Download or read book The History of Live Music in Britain 1968 1984 written by Simon Frith and published by Lund Humphries Publishers. This book was released on 2019-03-18 with total page 242 pages. Available in PDF, EPUB and Kindle. Book excerpt: To date, there has been a significant gap in work on the social history of music in Britain from 1950 to the present day. The three volumes of Live Music in Britain address this gap and do so through a unique prism¿that of live music. The key theme of the books is the changing nature of the live music industry in the UK, focused upon popular music but including all musical genres. Via this focus, the books offer new insights into a number of other areas, including the relationship between commercial and public funding of music, changing musical fashions and tastes, the impact of changing technologies, the changing balance of power within the music industries, the role of the state in regulating and promoting various musical activities within an increasingly globalised music economy, and the effects of demographic and other social changes on music culture. Drawing on new archival research, a wide range of academic and non-academic secondary sources, participant observation and a series of interviews with key personnel, the books have the potential to become landmark works within Popular Music Studies and broader cultural history. The second volume covers the period from Hyde Park to the Hacienda (1968¿84).

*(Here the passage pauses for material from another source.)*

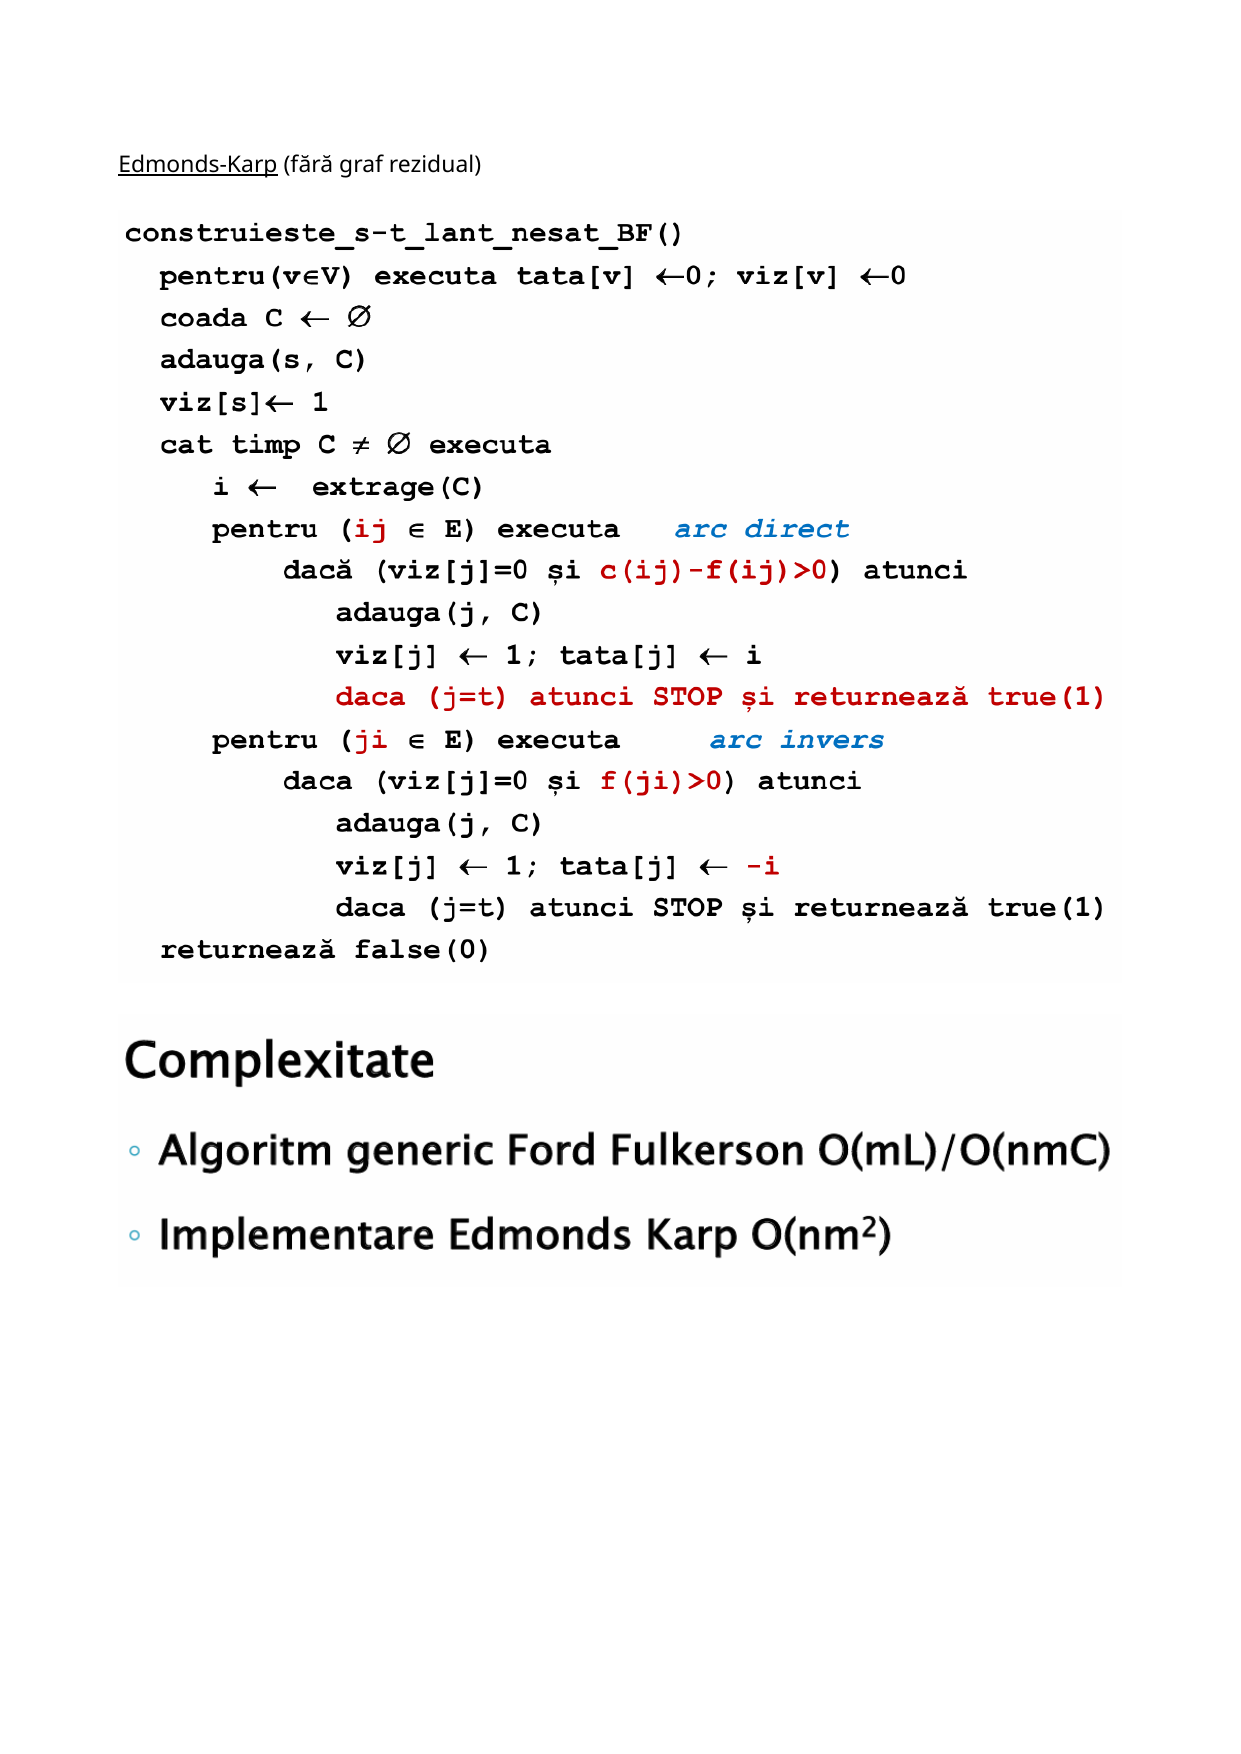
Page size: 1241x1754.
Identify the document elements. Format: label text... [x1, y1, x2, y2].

Book The Gospel of Hip Hop

    Book Details:
  • Author : KRS-One
  • Publisher : powerHouse Books
  • Release : 2013-04-16
  • ISBN : 1576876705
  • Pages : 821 pages

Download or read book The Gospel of Hip Hop written by KRS-One and published by powerHouse Books. This book was released on 2013-04-16 with total page 821 pages. Available in PDF, EPUB and Kindle. Book excerpt: The Gospel of Hip Hop: First Instrument, the first book from the I Am Hip Hop, is the philosophical masterwork of KRS ONE. Set in the format of the Christian Bible, this 800-plus-page opus is a life-guide manual for members of Hip Hop Kulture that combines classic philosophy with faith and practical knowledge for a fascinating, in-depth exploration of Hip Hop as a life path. Known as “The Teacha,” KRS ONE developed his unique outlook as a homeless teen in Brooklyn, New York, engaging his philosophy of self-creation to become one of the most respected emcees in Hip Hop history. Respected as Hip Hop’s true steward, KRS ONE painstakingly details the development of the culture and the ways in which we, as “Hiphoppas,” can and should preserve its future. "The Teacha" also discusses the origination of Hip Hop Kulture and relays specific instances in history wherein one can discover the same spirit and ideas that are at the core of Hip Hop’s current manifestation. He explains Hip Hop down to the actual meaning and linguistic history of the words “hip” and “hop,” and describes the ways in which "Hiphoppas" can change their current circumstances to create a future that incorporates Health, Love, Awareness, and Wealth (H-LAW). Committed to fervently promoting self-reliance, dedicated study, peace, unity, and truth, The "Teacha" has drawn both criticism and worship from within and from outside of Hip Hop Kulture. In this beautifully written, inspiring book, KRS ONE shines the light of truth, from his own empirical research over a 14-year period, into the fascinating world of Hip Hop.

Book Music as Social Life

    Book Details:
  • Author : Thomas Turino
  • Publisher : University of Chicago Press
  • Release : 2008-10-15
  • ISBN : 0226816982
  • Pages : 278 pages

Download or read book Music as Social Life written by Thomas Turino and published by University of Chicago Press. This book was released on 2008-10-15 with total page 278 pages. Available in PDF, EPUB and Kindle. Book excerpt: In 'Music as Social Life', Thomas Turino explores why it is that music and dance are so often at the centre of our most profound personal and social experiences.